**Exercise data:**
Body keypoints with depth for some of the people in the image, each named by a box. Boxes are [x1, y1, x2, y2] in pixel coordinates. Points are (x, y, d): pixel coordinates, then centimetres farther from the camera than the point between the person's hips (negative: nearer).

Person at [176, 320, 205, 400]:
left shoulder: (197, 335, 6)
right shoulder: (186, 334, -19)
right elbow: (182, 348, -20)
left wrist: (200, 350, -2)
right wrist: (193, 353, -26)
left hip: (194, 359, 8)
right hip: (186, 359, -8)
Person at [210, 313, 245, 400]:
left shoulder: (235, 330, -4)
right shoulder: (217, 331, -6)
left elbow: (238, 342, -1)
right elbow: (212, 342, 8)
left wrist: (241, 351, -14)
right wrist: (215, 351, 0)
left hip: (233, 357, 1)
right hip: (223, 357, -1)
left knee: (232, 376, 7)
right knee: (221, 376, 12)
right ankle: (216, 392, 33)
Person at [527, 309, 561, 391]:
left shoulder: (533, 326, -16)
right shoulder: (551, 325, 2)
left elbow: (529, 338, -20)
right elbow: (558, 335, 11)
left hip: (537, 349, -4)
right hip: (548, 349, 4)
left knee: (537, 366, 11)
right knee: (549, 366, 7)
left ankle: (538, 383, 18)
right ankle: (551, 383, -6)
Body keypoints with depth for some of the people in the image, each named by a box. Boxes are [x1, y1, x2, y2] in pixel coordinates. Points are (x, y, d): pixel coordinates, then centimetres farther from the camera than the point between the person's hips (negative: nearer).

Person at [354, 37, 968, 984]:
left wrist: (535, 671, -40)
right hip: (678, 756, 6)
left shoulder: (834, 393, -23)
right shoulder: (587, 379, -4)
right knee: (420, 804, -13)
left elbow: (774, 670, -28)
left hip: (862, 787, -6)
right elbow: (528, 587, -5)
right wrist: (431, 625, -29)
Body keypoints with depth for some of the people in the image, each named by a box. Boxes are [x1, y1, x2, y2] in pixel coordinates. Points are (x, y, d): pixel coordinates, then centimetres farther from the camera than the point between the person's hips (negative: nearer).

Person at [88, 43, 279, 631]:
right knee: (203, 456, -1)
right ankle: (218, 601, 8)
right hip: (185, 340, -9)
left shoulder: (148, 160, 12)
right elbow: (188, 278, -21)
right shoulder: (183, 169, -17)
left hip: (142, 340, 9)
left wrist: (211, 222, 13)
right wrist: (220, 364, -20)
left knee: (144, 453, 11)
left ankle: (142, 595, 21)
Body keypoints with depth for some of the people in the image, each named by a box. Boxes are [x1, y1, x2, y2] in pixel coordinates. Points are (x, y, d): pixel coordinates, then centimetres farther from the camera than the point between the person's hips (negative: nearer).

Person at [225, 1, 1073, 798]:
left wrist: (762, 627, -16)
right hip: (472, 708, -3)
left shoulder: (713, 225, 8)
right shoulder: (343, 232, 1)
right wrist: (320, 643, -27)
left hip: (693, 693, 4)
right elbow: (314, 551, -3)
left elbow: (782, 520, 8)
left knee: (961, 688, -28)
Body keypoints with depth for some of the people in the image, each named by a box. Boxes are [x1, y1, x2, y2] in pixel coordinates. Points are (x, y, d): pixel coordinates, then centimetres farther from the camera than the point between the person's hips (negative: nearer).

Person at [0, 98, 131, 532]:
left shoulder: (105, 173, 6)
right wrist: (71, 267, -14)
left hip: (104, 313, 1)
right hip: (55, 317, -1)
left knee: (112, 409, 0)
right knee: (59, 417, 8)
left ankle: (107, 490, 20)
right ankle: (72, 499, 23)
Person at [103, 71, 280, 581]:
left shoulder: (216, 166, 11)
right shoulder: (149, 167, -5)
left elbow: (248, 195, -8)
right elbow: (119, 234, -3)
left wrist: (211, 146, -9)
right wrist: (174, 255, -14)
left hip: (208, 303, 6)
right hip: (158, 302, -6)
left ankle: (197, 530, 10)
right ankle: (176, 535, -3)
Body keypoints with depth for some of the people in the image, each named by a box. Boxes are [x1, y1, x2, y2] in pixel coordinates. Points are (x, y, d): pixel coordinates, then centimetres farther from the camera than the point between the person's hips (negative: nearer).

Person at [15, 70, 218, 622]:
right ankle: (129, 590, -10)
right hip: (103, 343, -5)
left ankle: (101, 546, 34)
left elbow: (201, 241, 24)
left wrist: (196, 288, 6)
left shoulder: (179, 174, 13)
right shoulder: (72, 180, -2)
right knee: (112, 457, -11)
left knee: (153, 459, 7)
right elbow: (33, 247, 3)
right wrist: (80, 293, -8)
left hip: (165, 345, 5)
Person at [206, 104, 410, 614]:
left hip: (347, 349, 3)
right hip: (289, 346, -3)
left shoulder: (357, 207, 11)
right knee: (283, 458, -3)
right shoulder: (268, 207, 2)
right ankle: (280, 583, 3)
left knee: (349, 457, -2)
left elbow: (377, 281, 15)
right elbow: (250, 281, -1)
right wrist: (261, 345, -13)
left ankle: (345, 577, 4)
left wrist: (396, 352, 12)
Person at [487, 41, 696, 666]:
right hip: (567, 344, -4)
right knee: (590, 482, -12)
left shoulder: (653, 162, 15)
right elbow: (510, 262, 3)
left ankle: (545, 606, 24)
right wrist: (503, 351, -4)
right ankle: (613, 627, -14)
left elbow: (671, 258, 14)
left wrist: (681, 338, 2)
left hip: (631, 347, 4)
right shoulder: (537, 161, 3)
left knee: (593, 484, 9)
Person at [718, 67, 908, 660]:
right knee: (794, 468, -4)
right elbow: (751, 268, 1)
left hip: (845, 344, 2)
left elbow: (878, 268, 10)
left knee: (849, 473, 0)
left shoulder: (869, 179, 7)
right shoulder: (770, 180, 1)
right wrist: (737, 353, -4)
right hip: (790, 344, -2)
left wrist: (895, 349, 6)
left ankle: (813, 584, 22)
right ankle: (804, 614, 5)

**Instructions for the task:**
Above are the records; from them, give again exactly the lines from the one containing "right wrist: (193, 353, -26)" to the one containing "left wrist: (211, 222, 13)", both lines included, and nothing more.

**Output:**
right wrist: (193, 353, -26)
left hip: (194, 359, 8)
right hip: (186, 359, -8)
Person at [210, 313, 245, 400]:
left shoulder: (235, 330, -4)
right shoulder: (217, 331, -6)
left elbow: (238, 342, -1)
right elbow: (212, 342, 8)
left wrist: (241, 351, -14)
right wrist: (215, 351, 0)
left hip: (233, 357, 1)
right hip: (223, 357, -1)
left knee: (232, 376, 7)
right knee: (221, 376, 12)
right ankle: (216, 392, 33)
Person at [527, 309, 561, 391]:
left shoulder: (533, 326, -16)
right shoulder: (551, 325, 2)
left elbow: (529, 338, -20)
right elbow: (558, 335, 11)
left hip: (537, 349, -4)
right hip: (548, 349, 4)
left knee: (537, 366, 11)
right knee: (549, 366, 7)
left ankle: (538, 383, 18)
right ankle: (551, 383, -6)
Body keypoints with depth for some of the people in the image, each named by a box. Boxes are [x1, y1, x2, y2] in pixel coordinates. Points are (x, y, d): pixel coordinates, then centimetres farther from the camera than the point between the person's hips (negative: nearer).

Person at [354, 37, 968, 984]:
left wrist: (535, 671, -40)
right hip: (678, 756, 6)
left shoulder: (834, 393, -23)
right shoulder: (587, 379, -4)
right knee: (420, 804, -13)
left elbow: (774, 670, -28)
left hip: (862, 787, -6)
right elbow: (528, 587, -5)
right wrist: (431, 625, -29)
Body keypoints with depth for some of the people in the image, each named by a box. Boxes are [x1, y1, x2, y2] in pixel coordinates. Points are (x, y, d): pixel coordinates, then centimetres farther from the camera than the point between the person's hips (negative: nearer).

Person at [88, 43, 279, 631]:
right knee: (203, 456, -1)
right ankle: (218, 601, 8)
right hip: (185, 340, -9)
left shoulder: (148, 160, 12)
right elbow: (188, 278, -21)
right shoulder: (183, 169, -17)
left hip: (142, 340, 9)
left wrist: (211, 222, 13)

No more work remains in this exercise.